Mais bon, c’est un détail. Parce qu’en haut, ça en valait la peine.
Les pieds dans la neige, et la tête dans les nuages.

Infos pratiques pour aller en randonnée au mont Taranaki
Résumé de ma journée
Distance
Un beau 17,5 km. À partir de la pancarte au début de la Ram Track. Et j’ai arrêté la montre lorsque je suis repassée au même endroit. Je pourrais ajouter à ça quelques mètres pour me rendre jusqu’à mon van.
Durée
Un gros 8 h 30. Incluant mes arrêts.
Un plus long pour dîner. Mais pas si long parce que le vent soufflait fort et que j’avais froid. J’aurais dû m’arrêter plus tôt, quand j’ai croisé un beau spot au soleil coupé du vent.
Et plusieurs petits arrêts au courant de la journée. J’ai pris mon temps en début de journée, pour admirer la forêt, et écrire. Et durant la descente finale aussi. Pour reposer mes genoux, et écrire.
Écrire. Cet article. Et d’autres trucs. Ne me jugez pas! Je prends l’inspiration quand elle passe. Au risque parfois de nuire à l’expérience par contre… J’en parle dans cet article :
Un blogue de voyage : quand la création de contenu éloigne du moment présent
Rédiger un blogue de voyage tout en restant dans le moment présent : un équilibre pas toujours facile à trouver.
Dénivelé
Je vous ai parlé de ma montre qui décide parfois de faire à sa tête? (Ou c’est l’utilisatrice le problème, ça se pourrait aussi.) Mais bref, je n’ai pas les données concernant le dénivelé que j’ai parcouru au mont Taranaki. Mais en fouillant un peu, j’ai trouvé que le stationnement serait à environ 950 m et le point le plus haut où je suis allée, le point de départ de la Summit Track, serait dans les 1500 m.
Et entre l’un et l’autre, j’ai monté et redescendu très souvent.
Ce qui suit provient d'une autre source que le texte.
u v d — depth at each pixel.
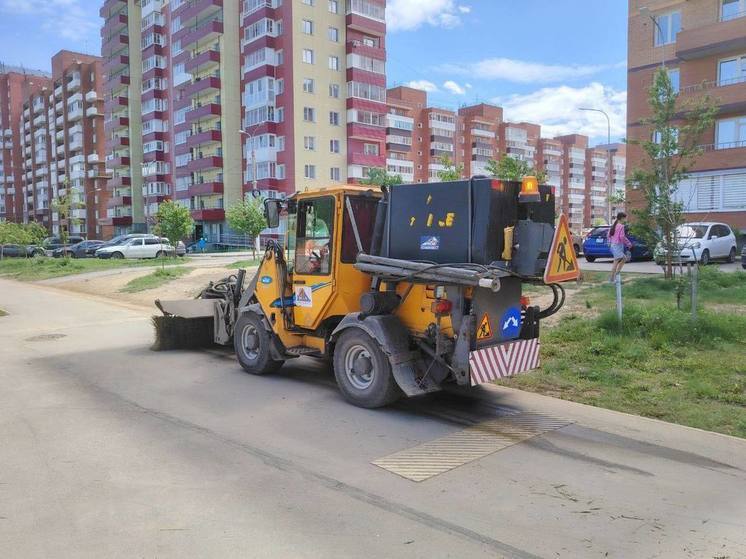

Donc une bonne journée d’un point de vue du dénivelé.
Point de départ : Taranaki/Egmont National Park Visitor Centre
Boucle #1 : Kokowai Round Trip
Je l’ai prise à sens inverse. Il est normalement suggéré de débuter par la Holly Hut Track, de descendre la Kokowai Track, puis de prendre la Kaiauai Track, et de choisir entre la Ram Track et la route pour terminer. Ce trajet est estimé à 6 heures.
Boucle #2 : Tahurangi Translator Tower Round Trip
Je l’ai, elle aussi, prise à sens inverse. En terminant par la Translator Tower Track. Un trajet estimé à 4 h.

Niveau de difficulté
Difficile. Selon les sections.
Le Department of Conservation classe les sentiers sur 5 niveaux, du plus facile à expert. Les deux boucles que j’ai faites sont du 4e niveau, avancé.
Qu’est-ce qui m’a fait sortir de ma zone de confort?
De un, j’étais seule. Et en tout, j’ai croisé 3 personnes dans ma journée. (Dont un monsieur qui faisait son jogging dans la section la plus à pic de ma première loop… 🤯) Veux, veux pas, je prends moins de risques / je me sens un peu plus peureuse dans ce temps-là. Tsé, qui va m’aider ou appeler du secours si je tombe ou me blesse?
Et de deux, de trois, etc. Les herbes qui bloquaient le chemin le rendaient difficile à trouver. Les sections à pic boueuses rendaient la montée plus divertissante. Le fait d’être détrempée dès le début. Les sections à risque de chutes de roches où je devais rester alerte – et ne pas m’arrêter même si la vue de là était malade et que ça aurait fait une superbe photo. Le changement de température. En fait, LES changements de température. De n’avoir aucune visibilité en raison des nuages. Les sections très glissantes dans la neige. La descente finale qui a presque détruit mes genoux même si j’avais des bâtons de marche.
Mais on n’oublie pas que malgré tout ça (ou en raison de tout ça), j’ai adoré ma journée!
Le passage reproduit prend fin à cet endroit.